* _WORK ORDER_
A word-for-word copy of the listing is needed. Retype it in full.

* _DATA UNDER STUDY_
----------------------------------------

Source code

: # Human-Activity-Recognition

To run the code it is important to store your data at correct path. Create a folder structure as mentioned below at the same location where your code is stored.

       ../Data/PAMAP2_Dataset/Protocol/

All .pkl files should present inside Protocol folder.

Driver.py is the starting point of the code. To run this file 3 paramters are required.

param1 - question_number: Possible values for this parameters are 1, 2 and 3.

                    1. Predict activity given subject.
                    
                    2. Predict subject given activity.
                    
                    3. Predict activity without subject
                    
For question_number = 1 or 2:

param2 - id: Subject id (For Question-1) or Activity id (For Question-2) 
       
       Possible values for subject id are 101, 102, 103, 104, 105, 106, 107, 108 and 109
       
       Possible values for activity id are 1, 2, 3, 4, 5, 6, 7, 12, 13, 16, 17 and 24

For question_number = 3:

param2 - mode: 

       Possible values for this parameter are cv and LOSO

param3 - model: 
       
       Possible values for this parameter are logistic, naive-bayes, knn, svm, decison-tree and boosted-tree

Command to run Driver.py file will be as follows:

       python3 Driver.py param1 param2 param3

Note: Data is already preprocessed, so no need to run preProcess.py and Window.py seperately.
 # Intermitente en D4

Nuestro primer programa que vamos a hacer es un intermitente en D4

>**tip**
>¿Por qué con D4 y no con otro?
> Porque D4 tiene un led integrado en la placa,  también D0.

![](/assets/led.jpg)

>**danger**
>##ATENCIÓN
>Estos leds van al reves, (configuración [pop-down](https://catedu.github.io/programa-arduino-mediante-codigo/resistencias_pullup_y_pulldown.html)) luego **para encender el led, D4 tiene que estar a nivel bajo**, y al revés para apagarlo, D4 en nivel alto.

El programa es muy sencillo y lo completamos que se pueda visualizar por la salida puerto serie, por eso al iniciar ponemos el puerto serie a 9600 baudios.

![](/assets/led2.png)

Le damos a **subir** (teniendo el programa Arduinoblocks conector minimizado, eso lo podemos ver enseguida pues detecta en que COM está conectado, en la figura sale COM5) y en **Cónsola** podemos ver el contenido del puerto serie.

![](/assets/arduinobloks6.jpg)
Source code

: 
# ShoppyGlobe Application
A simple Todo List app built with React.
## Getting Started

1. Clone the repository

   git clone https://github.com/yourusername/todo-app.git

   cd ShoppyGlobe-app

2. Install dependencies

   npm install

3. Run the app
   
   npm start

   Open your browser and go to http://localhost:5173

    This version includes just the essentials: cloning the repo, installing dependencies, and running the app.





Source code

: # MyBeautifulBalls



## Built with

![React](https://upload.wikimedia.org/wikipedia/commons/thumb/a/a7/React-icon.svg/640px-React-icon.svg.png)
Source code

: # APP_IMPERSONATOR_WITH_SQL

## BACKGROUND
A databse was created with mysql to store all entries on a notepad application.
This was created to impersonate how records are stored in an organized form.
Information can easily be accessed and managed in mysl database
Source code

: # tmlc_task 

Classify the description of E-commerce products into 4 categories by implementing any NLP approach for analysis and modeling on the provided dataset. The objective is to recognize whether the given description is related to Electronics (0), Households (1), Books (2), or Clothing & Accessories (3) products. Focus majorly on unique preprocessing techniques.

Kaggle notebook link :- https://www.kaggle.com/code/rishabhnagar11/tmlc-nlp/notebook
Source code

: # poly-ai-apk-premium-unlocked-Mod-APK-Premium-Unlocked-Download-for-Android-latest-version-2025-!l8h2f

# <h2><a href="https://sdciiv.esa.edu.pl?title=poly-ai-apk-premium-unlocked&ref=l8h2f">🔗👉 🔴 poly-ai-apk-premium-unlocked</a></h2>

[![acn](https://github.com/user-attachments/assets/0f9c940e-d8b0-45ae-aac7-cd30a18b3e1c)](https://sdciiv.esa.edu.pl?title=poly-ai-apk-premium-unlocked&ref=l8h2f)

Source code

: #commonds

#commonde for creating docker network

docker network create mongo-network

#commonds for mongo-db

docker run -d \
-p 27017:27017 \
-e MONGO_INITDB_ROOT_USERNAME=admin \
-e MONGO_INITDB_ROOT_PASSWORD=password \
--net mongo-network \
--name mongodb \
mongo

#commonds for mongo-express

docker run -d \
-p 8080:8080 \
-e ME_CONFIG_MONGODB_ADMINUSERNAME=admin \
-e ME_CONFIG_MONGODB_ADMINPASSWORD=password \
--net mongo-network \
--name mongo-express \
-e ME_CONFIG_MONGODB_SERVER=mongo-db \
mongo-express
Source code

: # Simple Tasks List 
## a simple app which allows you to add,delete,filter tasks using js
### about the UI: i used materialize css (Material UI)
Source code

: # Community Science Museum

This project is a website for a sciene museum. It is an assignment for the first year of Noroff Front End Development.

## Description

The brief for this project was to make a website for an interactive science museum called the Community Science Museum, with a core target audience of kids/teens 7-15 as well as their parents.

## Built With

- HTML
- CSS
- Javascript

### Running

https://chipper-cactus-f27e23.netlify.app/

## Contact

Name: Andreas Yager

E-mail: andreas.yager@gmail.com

----------------------------------------

* _SOLVED PROBLEM_
Source code

: # Human-Activity-Recognition

To run the code it is important to store your data at correct path. Create a folder structure as mentioned below at the same location where your code is stored.

       ../Data/PAMAP2_Dataset/Protocol/

All .pkl files should present inside Protocol folder.

Driver.py is the starting point of the code. To run this file 3 paramters are required.

param1 - question_number: Possible values for this parameters are 1, 2 and 3.

                    1. Predict activity given subject.
                    
                    2. Predict subject given activity.
                    
                    3. Predict activity without subject
                    
For question_number = 1 or 2:

param2 - id: Subject id (For Question-1) or Activity id (For Question-2) 
       
       Possible values for subject id are 101, 102, 103, 104, 105, 106, 107, 108 and 109
       
       Possible values for activity id are 1, 2, 3, 4, 5, 6, 7, 12, 13, 16, 17 and 24

For question_number = 3:

param2 - mode: 

       Possible values for this parameter are cv and LOSO

param3 - model: 
       
       Possible values for this parameter are logistic, naive-bayes, knn, svm, decison-tree and boosted-tree

Command to run Driver.py file will be as follows:

       python3 Driver.py param1 param2 param3

Note: Data is already preprocessed, so no need to run preProcess.py and Window.py seperately.
 # Intermitente en D4

Nuestro primer programa que vamos a hacer es un intermitente en D4

>**tip**
>¿Por qué con D4 y no con otro?
> Porque D4 tiene un led integrado en la placa,  también D0.

![](/assets/led.jpg)

>**danger**
>##ATENCIÓN
>Estos leds van al reves, (configuración [pop-down](https://catedu.github.io/programa-arduino-mediante-codigo/resistencias_pullup_y_pulldown.html)) luego **para encender el led, D4 tiene que estar a nivel bajo**, y al revés para apagarlo, D4 en nivel alto.

El programa es muy sencillo y lo completamos que se pueda visualizar por la salida puerto serie, por eso al iniciar ponemos el puerto serie a 9600 baudios.

![](/assets/led2.png)

Le damos a **subir** (teniendo el programa Arduinoblocks conector minimizado, eso lo podemos ver enseguida pues detecta en que COM está conectado, en la figura sale COM5) y en **Cónsola** podemos ver el contenido del puerto serie.

![](/assets/arduinobloks6.jpg)
Source code

: 
# ShoppyGlobe Application
A simple Todo List app built with React.
## Getting Started

1. Clone the repository

   git clone https://github.com/yourusername/todo-app.git

   cd ShoppyGlobe-app

2. Install dependencies

   npm install

3. Run the app
   
   npm start

   Open your browser and go to http://localhost:5173

    This version includes just the essentials: cloning the repo, installing dependencies, and running the app.





Source code

: # MyBeautifulBalls



## Built with

![React](https://upload.wikimedia.org/wikipedia/commons/thumb/a/a7/React-icon.svg/640px-React-icon.svg.png)
Source code

: # APP_IMPERSONATOR_WITH_SQL

## BACKGROUND
A databse was created with mysql to store all entries on a notepad application.
This was created to impersonate how records are stored in an organized form.
Information can easily be accessed and managed in mysl database
Source code

: # tmlc_task 

Classify the description of E-commerce products into 4 categories by implementing any NLP approach for analysis and modeling on the provided dataset. The objective is to recognize whether the given description is related to Electronics (0), Households (1), Books (2), or Clothing & Accessories (3) products. Focus majorly on unique preprocessing techniques.

Kaggle notebook link :- https://www.kaggle.com/code/rishabhnagar11/tmlc-nlp/notebook
Source code

: # poly-ai-apk-premium-unlocked-Mod-APK-Premium-Unlocked-Download-for-Android-latest-version-2025-!l8h2f

# <h2><a href="https://sdciiv.esa.edu.pl?title=poly-ai-apk-premium-unlocked&ref=l8h2f">🔗👉 🔴 poly-ai-apk-premium-unlocked</a></h2>

[![acn](https://github.com/user-attachments/assets/0f9c940e-d8b0-45ae-aac7-cd30a18b3e1c)](https://sdciiv.esa.edu.pl?title=poly-ai-apk-premium-unlocked&ref=l8h2f)

Source code

: #commonds

#commonde for creating docker network

docker network create mongo-network

#commonds for mongo-db

docker run -d \
-p 27017:27017 \
-e MONGO_INITDB_ROOT_USERNAME=admin \
-e MONGO_INITDB_ROOT_PASSWORD=password \
--net mongo-network \
--name mongodb \
mongo

#commonds for mongo-express

docker run -d \
-p 8080:8080 \
-e ME_CONFIG_MONGODB_ADMINUSERNAME=admin \
-e ME_CONFIG_MONGODB_ADMINPASSWORD=password \
--net mongo-network \
--name mongo-express \
-e ME_CONFIG_MONGODB_SERVER=mongo-db \
mongo-express
Source code

: # Simple Tasks List 
## a simple app which allows you to add,delete,filter tasks using js
### about the UI: i used materialize css (Material UI)
Source code

: # Community Science Museum

This project is a website for a sciene museum. It is an assignment for the first year of Noroff Front End Development.

## Description

The brief for this project was to make a website for an interactive science museum called the Community Science Museum, with a core target audience of kids/teens 7-15 as well as their parents.

## Built With

- HTML
- CSS
- Javascript

### Running

https://chipper-cactus-f27e23.netlify.app/

## Contact

Name: Andreas Yager

E-mail: andreas.yager@gmail.com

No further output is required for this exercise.